◆ **Extracted material**:
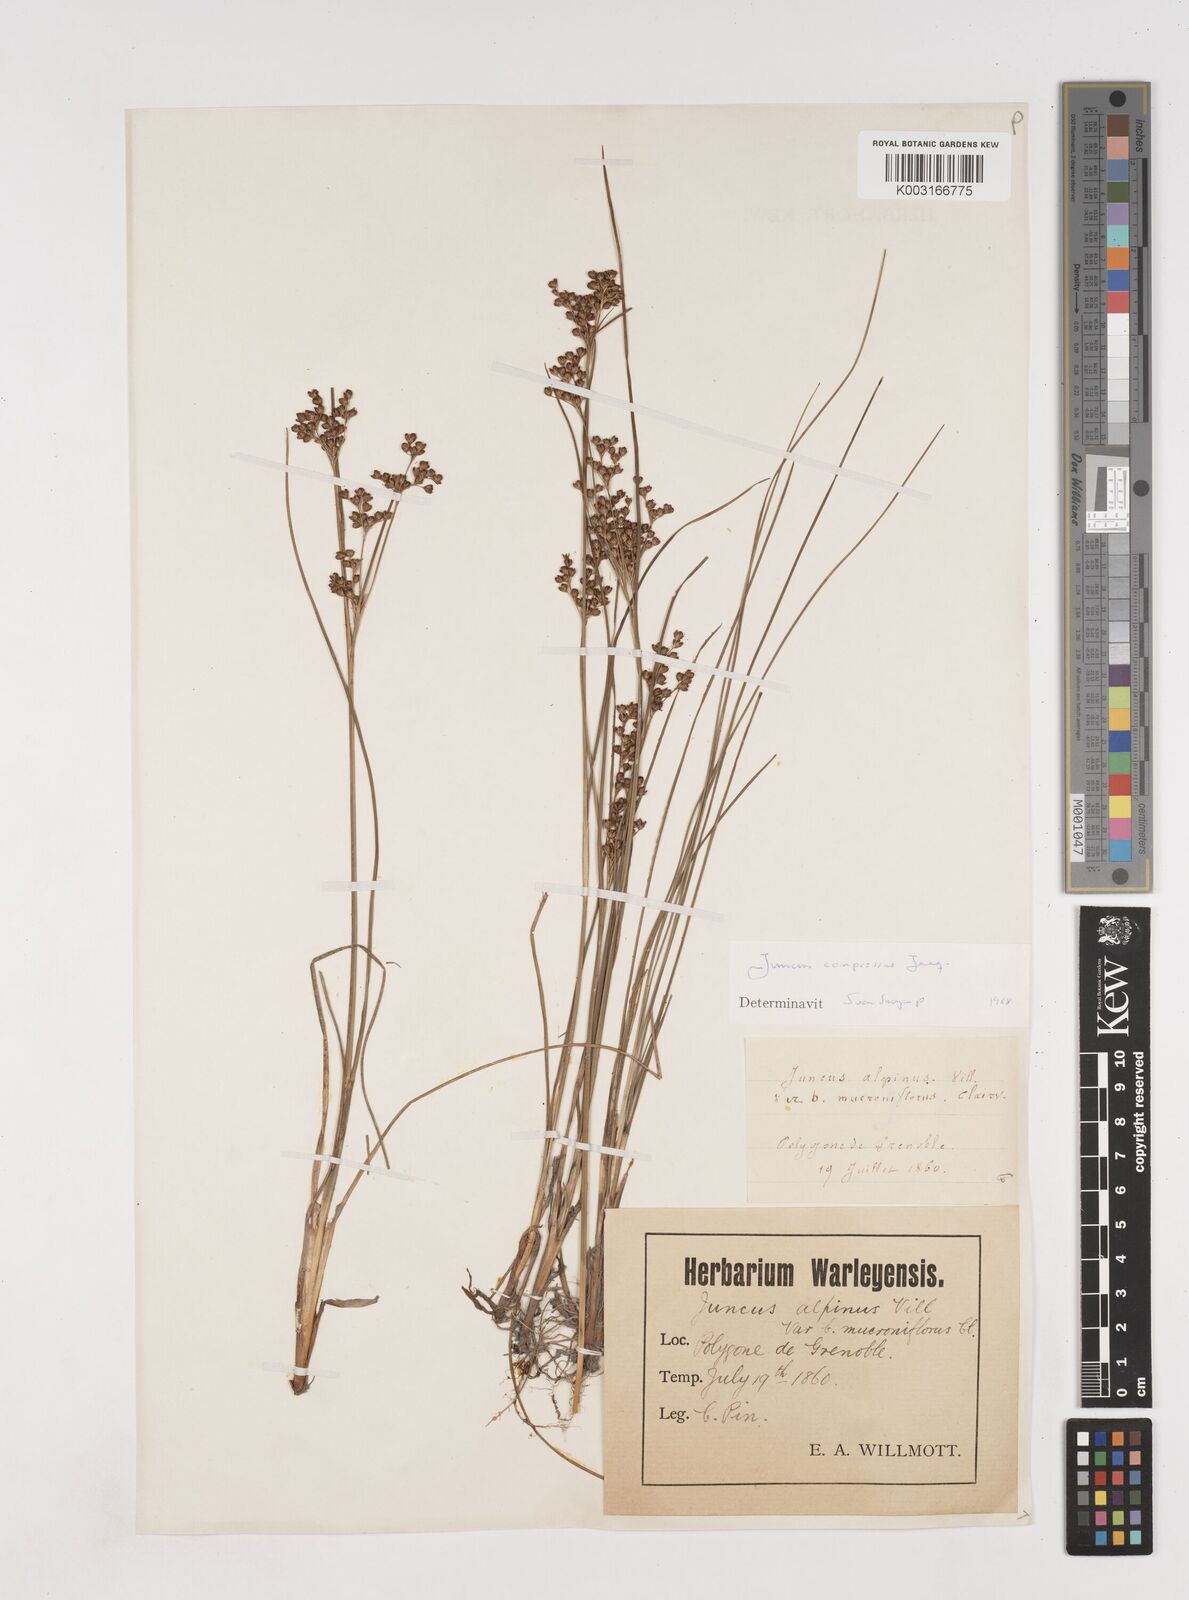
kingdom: Plantae
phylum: Tracheophyta
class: Liliopsida
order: Poales
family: Juncaceae
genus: Juncus
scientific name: Juncus compressus
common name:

◆ **Given task**: Please give these lines again with "common name" swapped for "vernacular name", keeping everything else the same and leaving out the pictures.

◆ **Final result**:
kingdom: Plantae
phylum: Tracheophyta
class: Liliopsida
order: Poales
family: Juncaceae
genus: Juncus
scientific name: Juncus compressus
vernacular name:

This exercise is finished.